# Work required
Rewrite each of the following items with "hyper parameter" changed to "hyperparameter" wherever it occurs, keeping everything else the same.

# Records supplied
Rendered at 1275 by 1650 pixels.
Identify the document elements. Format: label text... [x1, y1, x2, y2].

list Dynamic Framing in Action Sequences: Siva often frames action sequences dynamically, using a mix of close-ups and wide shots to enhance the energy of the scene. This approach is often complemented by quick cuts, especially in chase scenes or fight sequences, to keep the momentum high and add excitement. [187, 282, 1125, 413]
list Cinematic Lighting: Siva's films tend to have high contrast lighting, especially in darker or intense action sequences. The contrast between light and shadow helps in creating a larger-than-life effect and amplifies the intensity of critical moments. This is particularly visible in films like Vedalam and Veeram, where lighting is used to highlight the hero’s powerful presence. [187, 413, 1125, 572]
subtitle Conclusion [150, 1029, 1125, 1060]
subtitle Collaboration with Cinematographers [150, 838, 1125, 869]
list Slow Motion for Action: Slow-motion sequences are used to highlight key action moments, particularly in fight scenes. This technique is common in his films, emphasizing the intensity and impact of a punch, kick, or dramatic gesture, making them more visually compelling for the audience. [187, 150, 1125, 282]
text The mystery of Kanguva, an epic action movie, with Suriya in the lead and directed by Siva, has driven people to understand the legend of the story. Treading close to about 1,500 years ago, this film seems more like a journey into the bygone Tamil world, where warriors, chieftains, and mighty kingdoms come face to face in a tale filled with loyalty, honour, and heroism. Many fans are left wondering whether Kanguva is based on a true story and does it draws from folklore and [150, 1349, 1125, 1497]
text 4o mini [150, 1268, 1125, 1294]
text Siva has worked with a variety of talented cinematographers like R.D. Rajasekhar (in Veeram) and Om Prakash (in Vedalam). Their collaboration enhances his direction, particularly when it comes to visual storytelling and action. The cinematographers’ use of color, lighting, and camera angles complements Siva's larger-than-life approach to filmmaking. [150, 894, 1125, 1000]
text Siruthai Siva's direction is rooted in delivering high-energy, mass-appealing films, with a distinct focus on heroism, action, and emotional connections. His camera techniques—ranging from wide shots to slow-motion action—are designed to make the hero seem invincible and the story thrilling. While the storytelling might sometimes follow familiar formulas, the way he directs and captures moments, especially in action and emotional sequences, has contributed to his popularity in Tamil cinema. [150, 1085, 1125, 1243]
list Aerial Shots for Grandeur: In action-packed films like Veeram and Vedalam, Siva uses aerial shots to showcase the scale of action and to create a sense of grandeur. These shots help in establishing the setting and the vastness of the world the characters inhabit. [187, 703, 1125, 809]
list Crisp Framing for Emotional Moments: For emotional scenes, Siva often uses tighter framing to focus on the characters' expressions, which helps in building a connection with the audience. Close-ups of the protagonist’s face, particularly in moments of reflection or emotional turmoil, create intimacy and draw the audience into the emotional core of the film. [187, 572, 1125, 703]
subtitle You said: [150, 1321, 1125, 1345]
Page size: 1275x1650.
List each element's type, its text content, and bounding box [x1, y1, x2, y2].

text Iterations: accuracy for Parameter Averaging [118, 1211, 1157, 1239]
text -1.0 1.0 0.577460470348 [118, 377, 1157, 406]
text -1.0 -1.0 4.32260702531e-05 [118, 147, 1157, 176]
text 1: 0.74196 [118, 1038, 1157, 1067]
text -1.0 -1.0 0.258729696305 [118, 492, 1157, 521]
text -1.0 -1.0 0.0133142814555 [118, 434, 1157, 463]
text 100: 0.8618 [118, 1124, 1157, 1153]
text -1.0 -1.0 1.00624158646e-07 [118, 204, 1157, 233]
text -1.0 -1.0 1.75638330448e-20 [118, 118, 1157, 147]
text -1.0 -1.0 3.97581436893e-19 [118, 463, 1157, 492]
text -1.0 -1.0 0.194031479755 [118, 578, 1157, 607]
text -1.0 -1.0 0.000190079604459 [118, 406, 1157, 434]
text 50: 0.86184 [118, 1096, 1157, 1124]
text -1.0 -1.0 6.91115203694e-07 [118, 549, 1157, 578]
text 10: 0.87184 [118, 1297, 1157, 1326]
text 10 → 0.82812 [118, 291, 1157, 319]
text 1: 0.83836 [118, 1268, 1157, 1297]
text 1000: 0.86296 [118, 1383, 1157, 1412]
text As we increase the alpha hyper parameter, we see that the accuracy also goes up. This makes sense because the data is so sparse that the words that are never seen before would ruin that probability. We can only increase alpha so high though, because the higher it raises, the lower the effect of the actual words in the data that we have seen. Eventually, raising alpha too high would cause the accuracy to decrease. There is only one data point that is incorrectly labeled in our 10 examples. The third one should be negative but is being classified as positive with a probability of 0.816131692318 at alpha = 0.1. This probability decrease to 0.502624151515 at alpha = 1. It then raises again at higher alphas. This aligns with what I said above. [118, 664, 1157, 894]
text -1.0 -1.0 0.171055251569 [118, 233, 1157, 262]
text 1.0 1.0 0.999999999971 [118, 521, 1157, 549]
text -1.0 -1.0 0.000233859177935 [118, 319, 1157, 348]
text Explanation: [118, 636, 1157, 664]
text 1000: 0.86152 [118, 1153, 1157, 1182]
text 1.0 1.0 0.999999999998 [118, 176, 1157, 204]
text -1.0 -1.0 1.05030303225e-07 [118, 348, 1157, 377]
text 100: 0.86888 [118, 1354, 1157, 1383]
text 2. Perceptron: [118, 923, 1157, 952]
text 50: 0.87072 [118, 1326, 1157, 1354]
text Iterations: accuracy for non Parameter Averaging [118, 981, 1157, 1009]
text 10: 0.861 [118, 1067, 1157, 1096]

# Answer to this exercise
Rendered at 1275 by 1650 pixels.
Identify the document elements. Format: label text... [x1, y1, x2, y2].

list Dynamic Framing in Action Sequences: Siva often frames action sequences dynamically, using a mix of close-ups and wide shots to enhance the energy of the scene. This approach is often complemented by quick cuts, especially in chase scenes or fight sequences, to keep the momentum high and add excitement. [187, 282, 1125, 413]
list Cinematic Lighting: Siva's films tend to have high contrast lighting, especially in darker or intense action sequences. The contrast between light and shadow helps in creating a larger-than-life effect and amplifies the intensity of critical moments. This is particularly visible in films like Vedalam and Veeram, where lighting is used to highlight the hero’s powerful presence. [187, 413, 1125, 572]
subtitle Conclusion [150, 1029, 1125, 1060]
subtitle Collaboration with Cinematographers [150, 838, 1125, 869]
list Slow Motion for Action: Slow-motion sequences are used to highlight key action moments, particularly in fight scenes. This technique is common in his films, emphasizing the intensity and impact of a punch, kick, or dramatic gesture, making them more visually compelling for the audience. [187, 150, 1125, 282]
text The mystery of Kanguva, an epic action movie, with Suriya in the lead and directed by Siva, has driven people to understand the legend of the story. Treading close to about 1,500 years ago, this film seems more like a journey into the bygone Tamil world, where warriors, chieftains, and mighty kingdoms come face to face in a tale filled with loyalty, honour, and heroism. Many fans are left wondering whether Kanguva is based on a true story and does it draws from folklore and [150, 1349, 1125, 1497]
text 4o mini [150, 1268, 1125, 1294]
text Siva has worked with a variety of talented cinematographers like R.D. Rajasekhar (in Veeram) and Om Prakash (in Vedalam). Their collaboration enhances his direction, particularly when it comes to visual storytelling and action. The cinematographers’ use of color, lighting, and camera angles complements Siva's larger-than-life approach to filmmaking. [150, 894, 1125, 1000]
text Siruthai Siva's direction is rooted in delivering high-energy, mass-appealing films, with a distinct focus on heroism, action, and emotional connections. His camera techniques—ranging from wide shots to slow-motion action—are designed to make the hero seem invincible and the story thrilling. While the storytelling might sometimes follow familiar formulas, the way he directs and captures moments, especially in action and emotional sequences, has contributed to his popularity in Tamil cinema. [150, 1085, 1125, 1243]
list Aerial Shots for Grandeur: In action-packed films like Veeram and Vedalam, Siva uses aerial shots to showcase the scale of action and to create a sense of grandeur. These shots help in establishing the setting and the vastness of the world the characters inhabit. [187, 703, 1125, 809]
list Crisp Framing for Emotional Moments: For emotional scenes, Siva often uses tighter framing to focus on the characters' expressions, which helps in building a connection with the audience. Close-ups of the protagonist’s face, particularly in moments of reflection or emotional turmoil, create intimacy and draw the audience into the emotional core of the film. [187, 572, 1125, 703]
subtitle You said: [150, 1321, 1125, 1345]
Page size: 1275x1650.
List each element's type, its text content, and bounding box [x1, y1, x2, y2].

text Iterations: accuracy for Parameter Averaging [118, 1211, 1157, 1239]
text -1.0 1.0 0.577460470348 [118, 377, 1157, 406]
text -1.0 -1.0 4.32260702531e-05 [118, 147, 1157, 176]
text 1: 0.74196 [118, 1038, 1157, 1067]
text -1.0 -1.0 0.258729696305 [118, 492, 1157, 521]
text -1.0 -1.0 0.0133142814555 [118, 434, 1157, 463]
text 100: 0.8618 [118, 1124, 1157, 1153]
text -1.0 -1.0 1.00624158646e-07 [118, 204, 1157, 233]
text -1.0 -1.0 1.75638330448e-20 [118, 118, 1157, 147]
text -1.0 -1.0 3.97581436893e-19 [118, 463, 1157, 492]
text -1.0 -1.0 0.194031479755 [118, 578, 1157, 607]
text -1.0 -1.0 0.000190079604459 [118, 406, 1157, 434]
text 50: 0.86184 [118, 1096, 1157, 1124]
text -1.0 -1.0 6.91115203694e-07 [118, 549, 1157, 578]
text 10: 0.87184 [118, 1297, 1157, 1326]
text 10 → 0.82812 [118, 291, 1157, 319]
text 1: 0.83836 [118, 1268, 1157, 1297]
text 1000: 0.86296 [118, 1383, 1157, 1412]
text As we increase the alpha hyperparameter, we see that the accuracy also goes up. This makes sense because the data is so sparse that the words that are never seen before would ruin that probability. We can only increase alpha so high though, because the higher it raises, the lower the effect of the actual words in the data that we have seen. Eventually, raising alpha too high would cause the accuracy to decrease. There is only one data point that is incorrectly labeled in our 10 examples. The third one should be negative but is being classified as positive with a probability of 0.816131692318 at alpha = 0.1. This probability decrease to 0.502624151515 at alpha = 1. It then raises again at higher alphas. This aligns with what I said above. [118, 664, 1157, 894]
text -1.0 -1.0 0.171055251569 [118, 233, 1157, 262]
text 1.0 1.0 0.999999999971 [118, 521, 1157, 549]
text -1.0 -1.0 0.000233859177935 [118, 319, 1157, 348]
text Explanation: [118, 636, 1157, 664]
text 1000: 0.86152 [118, 1153, 1157, 1182]
text 1.0 1.0 0.999999999998 [118, 176, 1157, 204]
text -1.0 -1.0 1.05030303225e-07 [118, 348, 1157, 377]
text 100: 0.86888 [118, 1354, 1157, 1383]
text 2. Perceptron: [118, 923, 1157, 952]
text 50: 0.87072 [118, 1326, 1157, 1354]
text Iterations: accuracy for non Parameter Averaging [118, 981, 1157, 1009]
text 10: 0.861 [118, 1067, 1157, 1096]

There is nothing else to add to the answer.